Scan the material and copy every line in which "hand" appears.

━━━━━ DATA TO EXAMINE

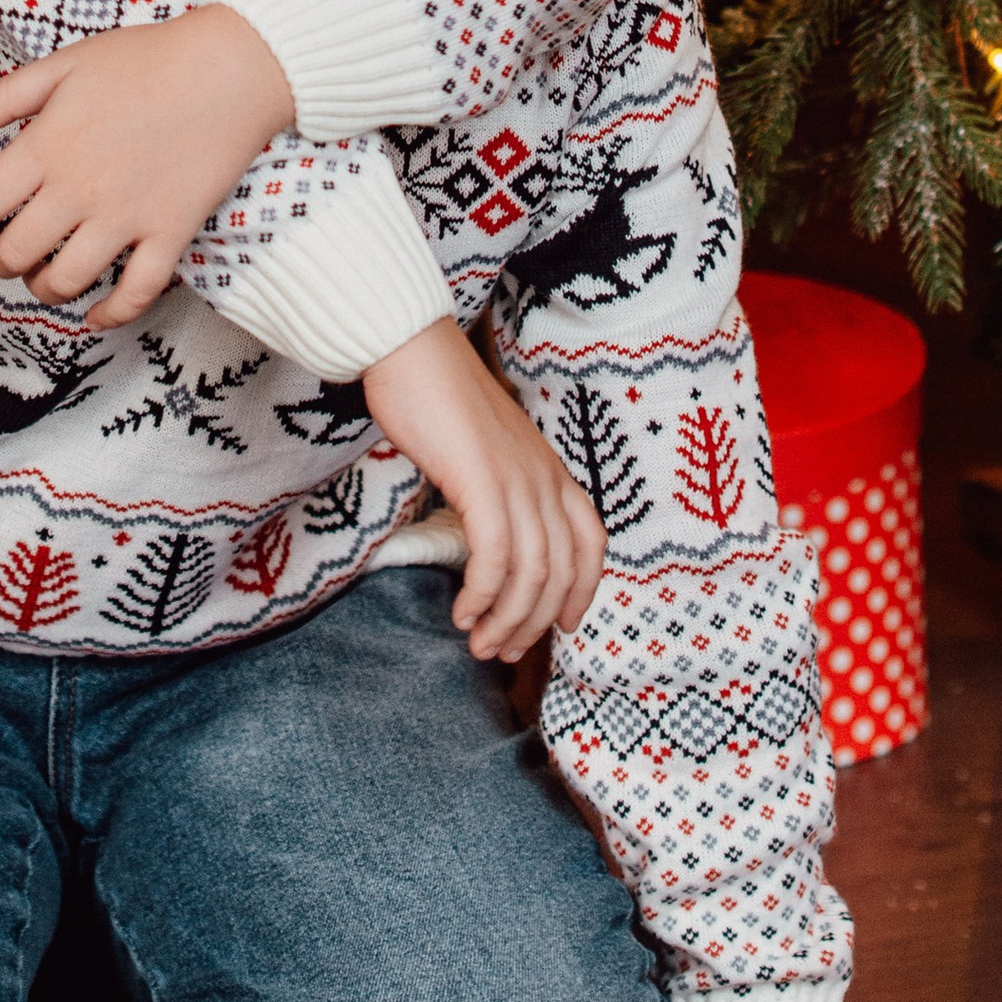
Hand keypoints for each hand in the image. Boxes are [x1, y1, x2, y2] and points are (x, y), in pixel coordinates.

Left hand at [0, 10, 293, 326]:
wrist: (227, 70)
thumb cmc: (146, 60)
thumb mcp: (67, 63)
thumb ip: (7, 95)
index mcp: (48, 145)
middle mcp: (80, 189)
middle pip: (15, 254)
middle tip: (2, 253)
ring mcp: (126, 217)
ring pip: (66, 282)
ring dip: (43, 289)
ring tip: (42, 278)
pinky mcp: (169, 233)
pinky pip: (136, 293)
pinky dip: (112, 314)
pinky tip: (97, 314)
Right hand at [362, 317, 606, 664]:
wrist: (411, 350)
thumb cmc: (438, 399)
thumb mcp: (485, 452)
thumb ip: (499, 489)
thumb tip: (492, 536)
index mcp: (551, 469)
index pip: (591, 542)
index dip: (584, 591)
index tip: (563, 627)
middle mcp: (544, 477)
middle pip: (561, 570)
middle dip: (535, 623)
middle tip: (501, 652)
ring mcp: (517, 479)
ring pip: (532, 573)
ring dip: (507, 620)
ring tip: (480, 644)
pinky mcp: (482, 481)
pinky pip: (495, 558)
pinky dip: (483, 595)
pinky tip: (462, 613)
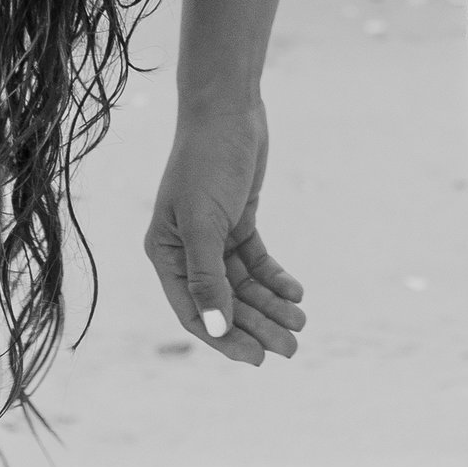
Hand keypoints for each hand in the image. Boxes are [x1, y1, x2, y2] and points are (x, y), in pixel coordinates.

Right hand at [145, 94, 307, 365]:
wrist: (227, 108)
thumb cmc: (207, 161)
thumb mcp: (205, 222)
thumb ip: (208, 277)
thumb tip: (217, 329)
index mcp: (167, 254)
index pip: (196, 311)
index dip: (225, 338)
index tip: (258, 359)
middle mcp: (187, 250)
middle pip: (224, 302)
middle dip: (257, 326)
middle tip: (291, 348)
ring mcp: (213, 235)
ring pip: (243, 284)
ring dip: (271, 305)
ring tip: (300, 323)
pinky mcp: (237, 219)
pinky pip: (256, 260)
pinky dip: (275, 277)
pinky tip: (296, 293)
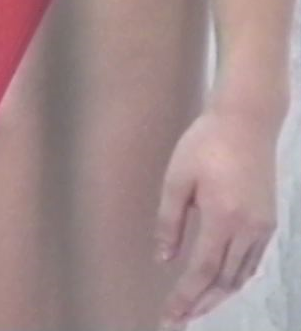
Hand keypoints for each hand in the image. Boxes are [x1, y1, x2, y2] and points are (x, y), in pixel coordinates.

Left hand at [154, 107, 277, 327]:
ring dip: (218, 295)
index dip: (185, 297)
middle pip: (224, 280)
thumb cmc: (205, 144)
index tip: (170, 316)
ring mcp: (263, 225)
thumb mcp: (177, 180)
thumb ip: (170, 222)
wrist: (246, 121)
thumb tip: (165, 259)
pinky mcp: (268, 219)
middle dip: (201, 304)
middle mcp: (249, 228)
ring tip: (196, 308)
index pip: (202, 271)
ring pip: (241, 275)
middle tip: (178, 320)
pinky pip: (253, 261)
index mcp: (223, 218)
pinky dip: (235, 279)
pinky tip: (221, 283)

━━━━━━━━━━

:: EXERCISE OUTPUT ::
Hand keypoints for each hand in the image. Boxes are [x1, y1, x2, y2] and points are (x, y), in pixel coordinates.
Left hand at [0, 10, 293, 326]:
Right hand at [362, 317, 606, 664]:
Hand keypoints for each hand in the image. Boxes are [x1, y1, x2, y2] and points are (x, y), in pixel coordinates.
Right hand at [145, 94, 307, 365]:
Hand keypoints for each hand in the image. Boxes are [x1, y1, x2, y2] and points are (x, y), in pixel coordinates.
Left hand at [154, 107, 277, 327]:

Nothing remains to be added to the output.